When the pits were finally opened, half of Cobalt came back to our neighborhood. I wondered if she was still my friend, now that she was mixed with another Splitter. I tucked our crown into my backpack and went to visit her. Her edges were tinged with cobalt blue, just as I remembered, but she'd changed her name to Shimmer.
She was teaching her children how to deconstruct water. One of them separated a droplet into hydrogen and oxygen, and the other one recombined the molecules to make water again. I stayed well back from the tiny explosions.
I looped the straps of my backpack over my left arm and started to pull out the crown, but I was startled by the loud pop of an explosion, and the backpack slipped off and fell to the floor. Shimmer turned her full attention to me for the first time since I'd arrived, and she told me she could teach my hand to grow new fingers. She meant well, but I was so unprepared for her offer that all I could say was that I would think about it. It had never occurred to Cobalt that I was broken, but it was the only thing Shimmer noticed about me.
Eager to change the subject, I mentioned the crown we'd made, and Shimmer replied that children play such silly games. I felt foolish for bringing the crown with me, and relieved that I hadn't pulled it out of my backpack. I'm not sure what I'd thought would happen--I certainly didn't expect to wear the crown and become a queen, we were too old to play at such things--but her dismissal of the memory stung.
When I got home, I gave the crown to my daughter. She squealed with excitement, put it on, and ran outside to play. I complained to my husband that the friend I remembered was gone, but he just shrugged and told me I was different, too.
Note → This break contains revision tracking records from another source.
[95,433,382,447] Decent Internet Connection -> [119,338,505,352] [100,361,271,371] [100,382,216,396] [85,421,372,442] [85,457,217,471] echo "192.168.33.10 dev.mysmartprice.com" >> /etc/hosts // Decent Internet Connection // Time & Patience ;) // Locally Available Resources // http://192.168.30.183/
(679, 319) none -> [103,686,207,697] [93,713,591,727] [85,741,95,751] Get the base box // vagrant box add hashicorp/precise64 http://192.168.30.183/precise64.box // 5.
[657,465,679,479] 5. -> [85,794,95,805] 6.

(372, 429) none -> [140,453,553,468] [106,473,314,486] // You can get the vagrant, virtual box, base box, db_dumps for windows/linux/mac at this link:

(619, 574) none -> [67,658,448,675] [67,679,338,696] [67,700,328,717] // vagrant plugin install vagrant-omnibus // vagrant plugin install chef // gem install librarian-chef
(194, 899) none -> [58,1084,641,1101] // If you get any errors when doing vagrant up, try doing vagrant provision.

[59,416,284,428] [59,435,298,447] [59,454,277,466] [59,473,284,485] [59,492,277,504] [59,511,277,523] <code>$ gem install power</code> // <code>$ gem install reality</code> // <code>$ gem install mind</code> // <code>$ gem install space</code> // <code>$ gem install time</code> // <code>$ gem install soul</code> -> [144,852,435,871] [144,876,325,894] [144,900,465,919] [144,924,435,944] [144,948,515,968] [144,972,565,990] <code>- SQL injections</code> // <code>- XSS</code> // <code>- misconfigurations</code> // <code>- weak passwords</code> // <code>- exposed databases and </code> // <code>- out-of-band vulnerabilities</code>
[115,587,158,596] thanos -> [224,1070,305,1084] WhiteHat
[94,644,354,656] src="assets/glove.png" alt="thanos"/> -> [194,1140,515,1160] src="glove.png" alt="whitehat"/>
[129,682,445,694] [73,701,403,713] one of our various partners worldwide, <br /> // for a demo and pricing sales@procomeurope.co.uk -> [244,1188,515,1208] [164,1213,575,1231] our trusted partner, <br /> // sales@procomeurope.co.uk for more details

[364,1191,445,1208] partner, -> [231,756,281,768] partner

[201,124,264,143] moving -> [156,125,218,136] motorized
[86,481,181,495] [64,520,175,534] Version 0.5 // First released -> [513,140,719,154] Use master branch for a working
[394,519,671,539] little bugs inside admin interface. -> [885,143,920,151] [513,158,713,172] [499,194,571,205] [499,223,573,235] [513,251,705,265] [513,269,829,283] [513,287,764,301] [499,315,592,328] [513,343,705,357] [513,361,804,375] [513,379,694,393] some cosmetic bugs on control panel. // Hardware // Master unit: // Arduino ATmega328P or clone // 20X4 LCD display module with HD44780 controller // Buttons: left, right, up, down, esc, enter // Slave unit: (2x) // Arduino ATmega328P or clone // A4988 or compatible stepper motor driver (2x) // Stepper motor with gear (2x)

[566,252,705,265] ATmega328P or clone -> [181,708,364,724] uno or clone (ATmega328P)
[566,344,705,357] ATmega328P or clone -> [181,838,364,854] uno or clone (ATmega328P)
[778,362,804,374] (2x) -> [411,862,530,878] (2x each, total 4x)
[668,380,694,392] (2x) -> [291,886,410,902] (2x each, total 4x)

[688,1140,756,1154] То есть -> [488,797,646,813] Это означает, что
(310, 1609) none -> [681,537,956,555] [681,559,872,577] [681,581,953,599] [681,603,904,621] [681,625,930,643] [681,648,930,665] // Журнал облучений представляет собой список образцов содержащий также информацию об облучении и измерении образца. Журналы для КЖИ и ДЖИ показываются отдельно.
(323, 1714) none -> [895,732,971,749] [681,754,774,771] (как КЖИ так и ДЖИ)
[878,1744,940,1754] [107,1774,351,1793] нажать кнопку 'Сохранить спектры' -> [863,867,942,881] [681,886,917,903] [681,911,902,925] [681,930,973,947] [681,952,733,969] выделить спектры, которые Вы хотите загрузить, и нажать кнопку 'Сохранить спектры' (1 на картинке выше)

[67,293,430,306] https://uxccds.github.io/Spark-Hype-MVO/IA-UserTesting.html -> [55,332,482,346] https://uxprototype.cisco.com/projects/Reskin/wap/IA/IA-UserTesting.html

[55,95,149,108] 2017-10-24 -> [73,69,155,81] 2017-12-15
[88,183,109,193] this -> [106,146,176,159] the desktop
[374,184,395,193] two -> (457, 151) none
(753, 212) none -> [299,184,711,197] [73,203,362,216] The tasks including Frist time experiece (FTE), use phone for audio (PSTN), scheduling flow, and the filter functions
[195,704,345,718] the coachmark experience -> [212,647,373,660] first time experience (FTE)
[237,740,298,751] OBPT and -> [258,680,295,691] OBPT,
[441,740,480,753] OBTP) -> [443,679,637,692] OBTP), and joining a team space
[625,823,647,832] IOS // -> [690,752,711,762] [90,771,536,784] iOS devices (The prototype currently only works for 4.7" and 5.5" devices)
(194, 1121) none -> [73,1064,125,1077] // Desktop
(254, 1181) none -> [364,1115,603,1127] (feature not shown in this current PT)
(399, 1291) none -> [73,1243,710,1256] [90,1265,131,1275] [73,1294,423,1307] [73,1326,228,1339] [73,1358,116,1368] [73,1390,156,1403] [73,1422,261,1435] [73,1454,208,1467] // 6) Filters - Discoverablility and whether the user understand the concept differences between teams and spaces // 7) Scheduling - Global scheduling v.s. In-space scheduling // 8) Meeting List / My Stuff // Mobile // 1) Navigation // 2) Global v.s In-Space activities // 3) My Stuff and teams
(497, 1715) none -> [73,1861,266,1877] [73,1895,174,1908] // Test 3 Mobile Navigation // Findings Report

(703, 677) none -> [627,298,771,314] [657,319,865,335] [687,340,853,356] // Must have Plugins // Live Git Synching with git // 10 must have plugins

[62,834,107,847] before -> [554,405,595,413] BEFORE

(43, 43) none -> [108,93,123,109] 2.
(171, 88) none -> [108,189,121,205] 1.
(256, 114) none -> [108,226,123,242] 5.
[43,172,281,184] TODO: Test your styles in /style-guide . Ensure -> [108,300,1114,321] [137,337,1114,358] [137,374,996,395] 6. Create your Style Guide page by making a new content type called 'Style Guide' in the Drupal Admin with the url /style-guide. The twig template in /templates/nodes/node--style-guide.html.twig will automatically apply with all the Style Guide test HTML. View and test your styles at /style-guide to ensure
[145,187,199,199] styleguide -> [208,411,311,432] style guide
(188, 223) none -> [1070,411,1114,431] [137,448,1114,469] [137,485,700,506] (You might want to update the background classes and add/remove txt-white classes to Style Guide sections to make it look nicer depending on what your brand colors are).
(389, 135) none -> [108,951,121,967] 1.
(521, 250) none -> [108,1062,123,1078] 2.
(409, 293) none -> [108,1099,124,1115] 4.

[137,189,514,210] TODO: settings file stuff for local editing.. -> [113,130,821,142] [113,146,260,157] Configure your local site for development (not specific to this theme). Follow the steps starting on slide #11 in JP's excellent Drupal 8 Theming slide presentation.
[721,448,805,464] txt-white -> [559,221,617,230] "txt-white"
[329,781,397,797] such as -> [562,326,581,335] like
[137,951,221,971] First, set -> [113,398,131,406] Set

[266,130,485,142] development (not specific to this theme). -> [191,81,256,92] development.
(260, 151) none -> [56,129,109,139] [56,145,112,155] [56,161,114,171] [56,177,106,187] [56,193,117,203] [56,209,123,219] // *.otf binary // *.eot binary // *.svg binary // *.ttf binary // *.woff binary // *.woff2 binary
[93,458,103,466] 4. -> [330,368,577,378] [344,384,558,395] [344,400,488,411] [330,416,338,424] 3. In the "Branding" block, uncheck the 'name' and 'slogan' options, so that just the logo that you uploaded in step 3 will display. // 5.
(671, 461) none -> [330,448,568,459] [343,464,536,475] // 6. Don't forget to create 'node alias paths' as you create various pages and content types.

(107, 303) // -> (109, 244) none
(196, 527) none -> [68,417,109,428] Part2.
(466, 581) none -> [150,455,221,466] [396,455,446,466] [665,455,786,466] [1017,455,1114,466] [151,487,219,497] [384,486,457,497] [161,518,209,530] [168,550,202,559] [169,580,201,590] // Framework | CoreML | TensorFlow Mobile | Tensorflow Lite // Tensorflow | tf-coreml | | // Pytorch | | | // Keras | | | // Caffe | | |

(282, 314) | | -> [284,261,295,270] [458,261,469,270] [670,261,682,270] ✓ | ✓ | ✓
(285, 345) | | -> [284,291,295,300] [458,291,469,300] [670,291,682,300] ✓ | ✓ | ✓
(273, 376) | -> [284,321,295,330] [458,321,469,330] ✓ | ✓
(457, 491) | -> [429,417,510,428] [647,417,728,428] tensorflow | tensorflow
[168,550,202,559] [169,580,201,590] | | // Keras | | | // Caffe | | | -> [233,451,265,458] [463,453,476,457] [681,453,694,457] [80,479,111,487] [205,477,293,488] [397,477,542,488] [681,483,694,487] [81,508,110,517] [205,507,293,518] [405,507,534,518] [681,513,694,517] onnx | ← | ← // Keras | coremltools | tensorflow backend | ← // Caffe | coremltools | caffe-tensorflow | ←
After all these years, what did I expect?
At dusk, I went out looking for my daughter. I found her playing in the abandoned lot down the street. She was perched upon a concrete block with the crown of nails gleaming on her head. On the ground beside her was one of Shimmer's children, who had shaped herself as royalty, with a purple gown and a crown that matched the one my daughter wore. They were arguing over which one of them was the queen and which one was the princess.
It was time for dinner, but instead I let them play. Cobalt was gone, but I heard the echo of our friendship in the laughter of our children.